__Problems and tasks__.
a. In the passage about Isovalent and Cilium, which three platforms use Cilium as their default connectivity and security piece?
b. Write the next few sentences of the passage about Isovalent and Cilium, starting after its final sentence.

__Passage shown__.
• • •

Isovalent has helped develop eBPF, a key open source technology that gives developers deep insight into the operating system layer, typically Linux, but also Windows, while Cilium, another open source project created by the startup, gives visibility into cloud native applications. Tetragon is the company’s open source security visibility component.

Tom Gillis, senior VP and general manager of Cisco’s Security Business Group, says the combination of these three elements used to be provided by a hardware appliance, but in the cloud world is increasingly software-driven. “In a cloud world, there’s still boxes in there somewhere, but it’s abstracted under layers and layers of software. And so eBPF and Cilium provide that visibility for cloud world,” he told TechCrunch.

Specifically, that involves being able to see exactly what’s happening as an application interacts with the network, and being able to determine whether that looks normal or not. “What this allows anyone to do is to provide a very high level of visibility into the inner workings of an application. So when one little container is talking to another container, Cilium can intercept and see that traffic, and it can also see the inner workings of the OS itself,” he said. “So this becomes a platform that allows us to provide connectivity, like should this particular cluster talk to that particular cluster, yes or no. But also security inspection, like what are they talking about? Does this make sense? Does this thing look logical?”

It’s worth noting that Cilium is the default connectivity and security piece for Google Kubernetes Engine, Google Anthos and Amazon EKS Anywhere. It’s also being used in a who’s who of large enterprises including Adobe, Bell Canada, Capital One, Datadog, Palantir, IKEA and Sky.

• • •

__Data supplied__.

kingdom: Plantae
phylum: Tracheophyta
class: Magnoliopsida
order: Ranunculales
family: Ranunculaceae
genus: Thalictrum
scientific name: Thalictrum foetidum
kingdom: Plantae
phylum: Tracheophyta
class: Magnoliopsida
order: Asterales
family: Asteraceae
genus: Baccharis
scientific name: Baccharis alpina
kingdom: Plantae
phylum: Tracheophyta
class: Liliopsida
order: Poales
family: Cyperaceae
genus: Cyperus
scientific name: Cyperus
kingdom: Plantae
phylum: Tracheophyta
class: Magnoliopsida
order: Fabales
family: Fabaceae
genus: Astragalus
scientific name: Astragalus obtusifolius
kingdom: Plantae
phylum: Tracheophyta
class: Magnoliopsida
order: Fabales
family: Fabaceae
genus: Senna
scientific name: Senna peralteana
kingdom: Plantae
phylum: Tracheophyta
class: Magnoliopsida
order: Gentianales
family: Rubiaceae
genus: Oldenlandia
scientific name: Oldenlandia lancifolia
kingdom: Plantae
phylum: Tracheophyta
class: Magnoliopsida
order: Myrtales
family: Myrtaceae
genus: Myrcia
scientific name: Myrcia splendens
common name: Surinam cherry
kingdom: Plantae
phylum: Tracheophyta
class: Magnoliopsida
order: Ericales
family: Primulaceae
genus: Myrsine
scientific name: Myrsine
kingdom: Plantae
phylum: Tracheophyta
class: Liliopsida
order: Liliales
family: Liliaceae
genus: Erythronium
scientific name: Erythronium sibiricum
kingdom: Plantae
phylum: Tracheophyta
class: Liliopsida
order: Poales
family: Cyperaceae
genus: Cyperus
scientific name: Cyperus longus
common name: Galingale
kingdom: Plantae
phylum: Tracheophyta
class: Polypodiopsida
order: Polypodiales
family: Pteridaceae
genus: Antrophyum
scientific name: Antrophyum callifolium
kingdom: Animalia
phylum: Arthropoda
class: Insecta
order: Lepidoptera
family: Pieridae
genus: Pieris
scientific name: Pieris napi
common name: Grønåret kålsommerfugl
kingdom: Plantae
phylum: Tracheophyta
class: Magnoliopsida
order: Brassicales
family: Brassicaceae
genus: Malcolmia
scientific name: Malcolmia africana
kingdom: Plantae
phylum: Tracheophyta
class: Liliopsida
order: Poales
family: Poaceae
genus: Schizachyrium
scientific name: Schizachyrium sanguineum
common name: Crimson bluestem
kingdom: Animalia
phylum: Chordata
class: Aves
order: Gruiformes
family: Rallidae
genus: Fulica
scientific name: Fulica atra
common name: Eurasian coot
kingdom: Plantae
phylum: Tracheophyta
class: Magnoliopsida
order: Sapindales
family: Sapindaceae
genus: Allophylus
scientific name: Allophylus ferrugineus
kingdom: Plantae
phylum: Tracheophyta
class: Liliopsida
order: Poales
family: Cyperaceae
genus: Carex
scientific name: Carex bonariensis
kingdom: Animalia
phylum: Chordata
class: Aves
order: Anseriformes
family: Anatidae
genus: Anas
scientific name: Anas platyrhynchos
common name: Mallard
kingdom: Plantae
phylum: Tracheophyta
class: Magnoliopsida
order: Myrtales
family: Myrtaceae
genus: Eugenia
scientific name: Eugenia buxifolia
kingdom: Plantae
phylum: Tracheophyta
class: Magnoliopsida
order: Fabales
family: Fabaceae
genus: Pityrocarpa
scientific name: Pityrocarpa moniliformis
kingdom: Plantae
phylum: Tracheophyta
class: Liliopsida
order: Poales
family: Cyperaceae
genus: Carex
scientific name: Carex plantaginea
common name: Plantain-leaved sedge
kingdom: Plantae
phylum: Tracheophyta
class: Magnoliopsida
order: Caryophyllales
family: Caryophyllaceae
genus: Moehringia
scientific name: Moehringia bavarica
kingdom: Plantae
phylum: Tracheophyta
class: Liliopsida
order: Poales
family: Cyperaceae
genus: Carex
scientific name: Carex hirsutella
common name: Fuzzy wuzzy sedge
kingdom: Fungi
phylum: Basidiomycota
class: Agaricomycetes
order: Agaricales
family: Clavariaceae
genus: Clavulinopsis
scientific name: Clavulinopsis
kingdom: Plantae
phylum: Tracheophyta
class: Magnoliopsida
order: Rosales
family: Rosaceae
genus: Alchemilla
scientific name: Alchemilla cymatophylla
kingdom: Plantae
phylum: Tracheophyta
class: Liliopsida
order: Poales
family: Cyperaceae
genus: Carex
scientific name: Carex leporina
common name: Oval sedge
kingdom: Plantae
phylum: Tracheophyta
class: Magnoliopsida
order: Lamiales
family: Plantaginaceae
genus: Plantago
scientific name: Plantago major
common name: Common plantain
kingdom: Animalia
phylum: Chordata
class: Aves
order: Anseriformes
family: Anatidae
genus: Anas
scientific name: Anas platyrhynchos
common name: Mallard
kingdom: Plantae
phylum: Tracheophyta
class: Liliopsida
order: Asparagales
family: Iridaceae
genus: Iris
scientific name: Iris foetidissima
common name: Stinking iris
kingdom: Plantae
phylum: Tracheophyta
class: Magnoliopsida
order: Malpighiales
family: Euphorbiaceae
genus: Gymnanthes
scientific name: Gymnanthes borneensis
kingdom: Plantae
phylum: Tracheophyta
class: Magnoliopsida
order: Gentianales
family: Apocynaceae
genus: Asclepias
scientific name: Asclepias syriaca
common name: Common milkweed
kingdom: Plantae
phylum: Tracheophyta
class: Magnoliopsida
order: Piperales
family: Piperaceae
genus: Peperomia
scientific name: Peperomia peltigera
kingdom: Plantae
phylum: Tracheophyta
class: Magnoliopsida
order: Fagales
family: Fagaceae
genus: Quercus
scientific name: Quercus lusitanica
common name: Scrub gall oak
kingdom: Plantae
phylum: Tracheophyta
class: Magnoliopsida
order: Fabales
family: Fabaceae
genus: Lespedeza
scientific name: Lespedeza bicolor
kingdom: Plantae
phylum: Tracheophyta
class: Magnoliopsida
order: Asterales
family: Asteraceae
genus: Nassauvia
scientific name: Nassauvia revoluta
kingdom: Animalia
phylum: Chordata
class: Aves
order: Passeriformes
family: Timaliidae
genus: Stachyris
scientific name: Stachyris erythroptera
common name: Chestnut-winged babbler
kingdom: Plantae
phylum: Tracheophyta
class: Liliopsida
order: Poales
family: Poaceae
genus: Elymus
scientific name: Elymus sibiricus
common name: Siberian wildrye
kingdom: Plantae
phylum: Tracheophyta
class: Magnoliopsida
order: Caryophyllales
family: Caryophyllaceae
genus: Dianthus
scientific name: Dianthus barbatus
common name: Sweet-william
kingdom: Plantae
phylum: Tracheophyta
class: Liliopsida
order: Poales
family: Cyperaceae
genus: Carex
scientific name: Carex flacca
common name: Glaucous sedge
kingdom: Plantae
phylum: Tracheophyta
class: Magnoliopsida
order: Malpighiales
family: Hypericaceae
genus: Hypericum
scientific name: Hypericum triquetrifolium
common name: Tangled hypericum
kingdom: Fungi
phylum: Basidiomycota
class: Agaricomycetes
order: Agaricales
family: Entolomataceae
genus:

• • •

__Task-by-task results__.
a. Google Kubernetes Engine, Google Anthos and Amazon EKS Anywhere.

b.
It’s always tricky when a large company buys a startup built on popular open source projects like this and it could potentially cause consternation in both the community and the large companies who have come to depend on this software. Isovalent has key roles at the Cloud Native Computing Foundation (CNCF) and eBPF Foundation, where they are also big code contributors. But Gillis says it’s in the best interest of everyone that the open source pieces thrive as a standard going forward.

“In order for that to happen Cilium and eBPF need to thrive, and so the community needs to continue to embrace them because the ubiquity of the standard is what makes it so powerful,” he said. Gillis sees it a lot like Kubernetes, which Google created and then open sourced. “I oftentimes say it’s the Kubernetes of the data path. It allows it’s an open standard that all can participate in, allows everyone to innovate on top of this platform, and build amazing products,” he said.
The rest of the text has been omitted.